Canada, a party to the Convention, is currently updating its ballast water management regulations to (i) fulfill its international obligations and (ii) minimize the risk of introducing and spreading harmful aquatic organisms and pathogens through ballast water. Transport Canada’s proposed regulations would require ships originating from international waters to use exchange plus treatment to manage ballast water when travelling to Canadian freshwater ports (excluding U.S. transits within the Great Lakes), at least until September 8, 2024 (Canada Gazette 2019). Ships travelling to any other Canadian port would be required to meet the D-2 standard, including domestic ships and Lakers. The proposed regulations are subject to change following the Canadian federal regulatory development process — any modification of details such as timelines and applicability could result in changes to expected efficacy of the regulations.

This study is a follow-up to a previous study (Drake et al. 2020), which used a multi-stage model to estimate the establishment rate of nonindigenous and harmful species in Canada under various ballast water management scenarios, with the objective to determine the effectiveness of exchange plus treatment compared to exchange or treatment alone. Building on the model from Drake et al. (2020), this study estimated the establishment rate for additional ballast water management scenarios, to address the science questions below, following a formal science advice request from Transport Canada:

  1. When compared to exchange or treatment, to what extent would requiring ships traveling to Canadian freshwater ports to perform exchange plus treatment reduce the establishment risk of nonindigenous or harmful species in Canada?
  2. Relative to the above-mentioned scenario, what is the expected reduction in establishment rate across Canada if exchange plus treatment was only required for ships traveling to either the Great Lakes only or Great Lakes and St. Lawrence River (GLSLR; see Table 1 for details)?
  3. To what extent would the utilization of treatment systems on domestic transits within the GLSLR reduce the risk of spreading nonindigenous species among Canadian ports or throughout the entire GLSLR region, and what is the predicted effect on establishment risk if treatment systems are utilized depending on various factors?
  4. What is the expected reduction in establishment risk if ballast water is treated using treatment systems on domestic transits across Canada?
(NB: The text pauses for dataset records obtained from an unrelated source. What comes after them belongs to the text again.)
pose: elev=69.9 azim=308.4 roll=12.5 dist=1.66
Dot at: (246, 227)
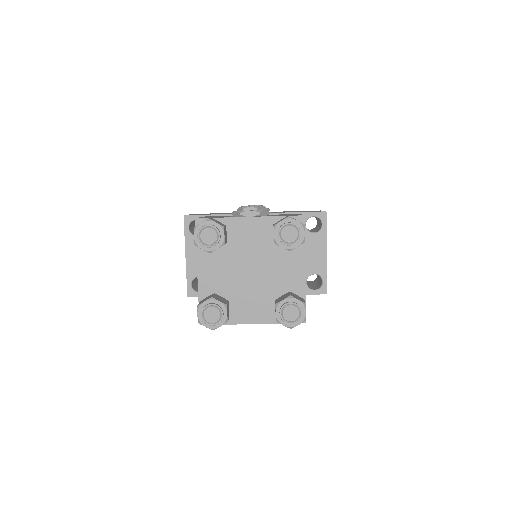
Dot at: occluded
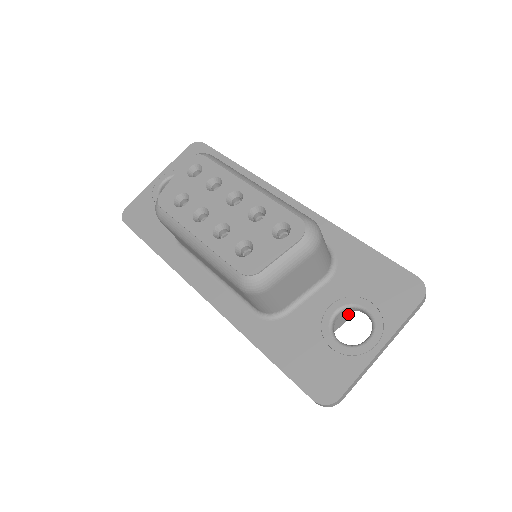
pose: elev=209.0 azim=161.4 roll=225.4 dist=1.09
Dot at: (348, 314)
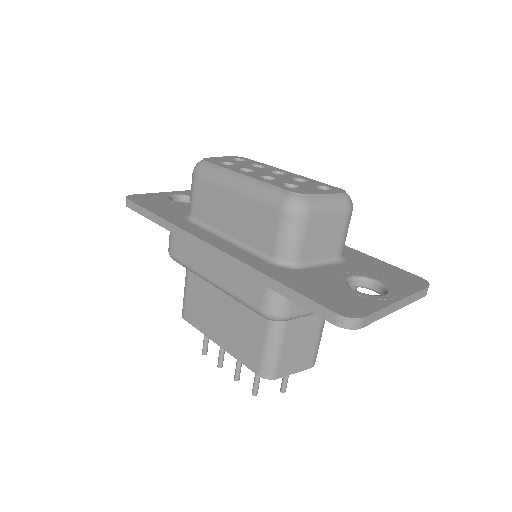
Dot at: (315, 360)
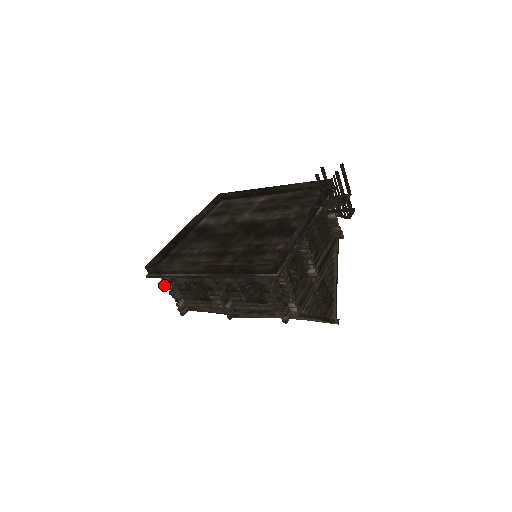
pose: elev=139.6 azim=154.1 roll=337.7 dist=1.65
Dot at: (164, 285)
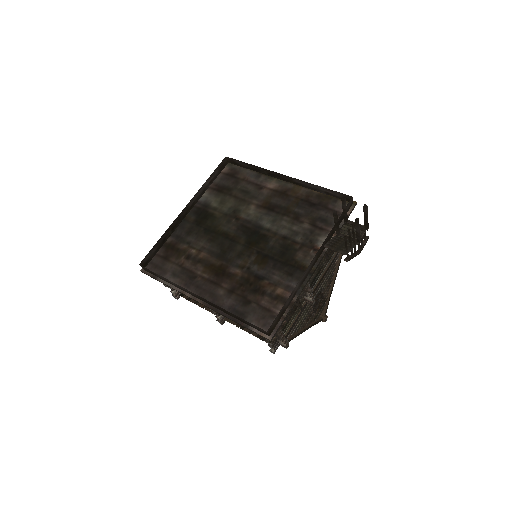
Dot at: occluded
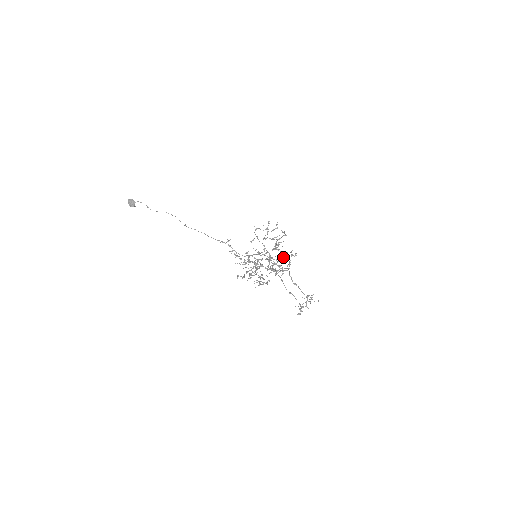
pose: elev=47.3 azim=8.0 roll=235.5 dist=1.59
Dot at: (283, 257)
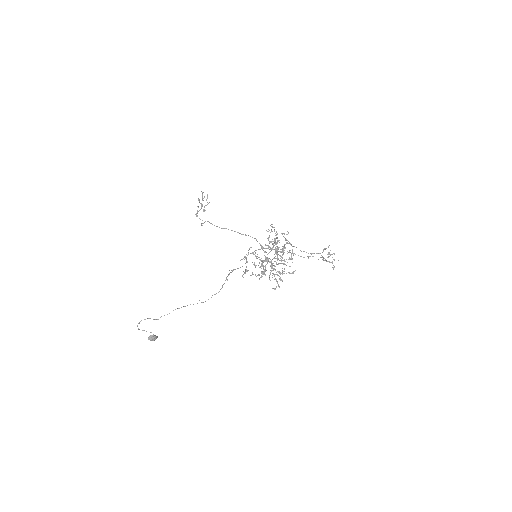
Dot at: occluded
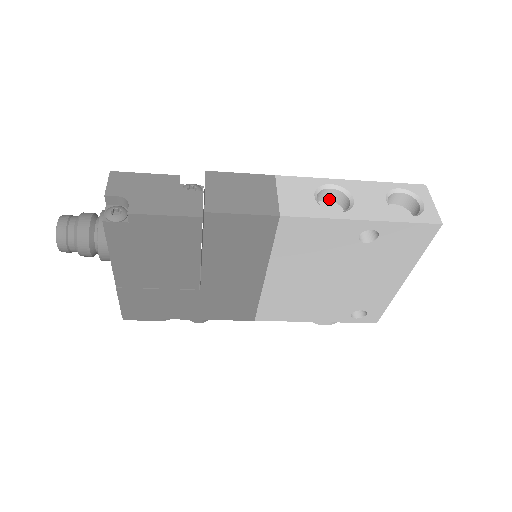
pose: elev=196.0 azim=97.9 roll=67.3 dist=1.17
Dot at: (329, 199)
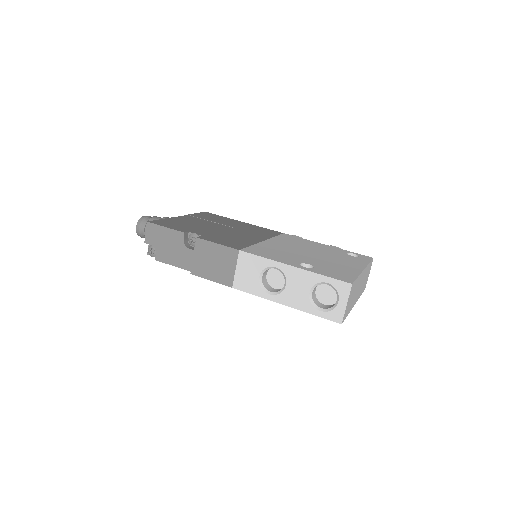
Dot at: occluded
Because Great Lakes ships operating binationally between Canada and the U.S. do not undertake ballast water exchange, they are considered along with domestic ships for the purpose of this science advice request.

This Science Response Report results from the Science Response Process of August 10–11, 2020: Additional Analyses of the Effectiveness of Ballast Water Exchange Plus Treatment as a Mechanism to Reduce the Introduction and Establishment of Aquatic Invasive Species in Canadian Ports.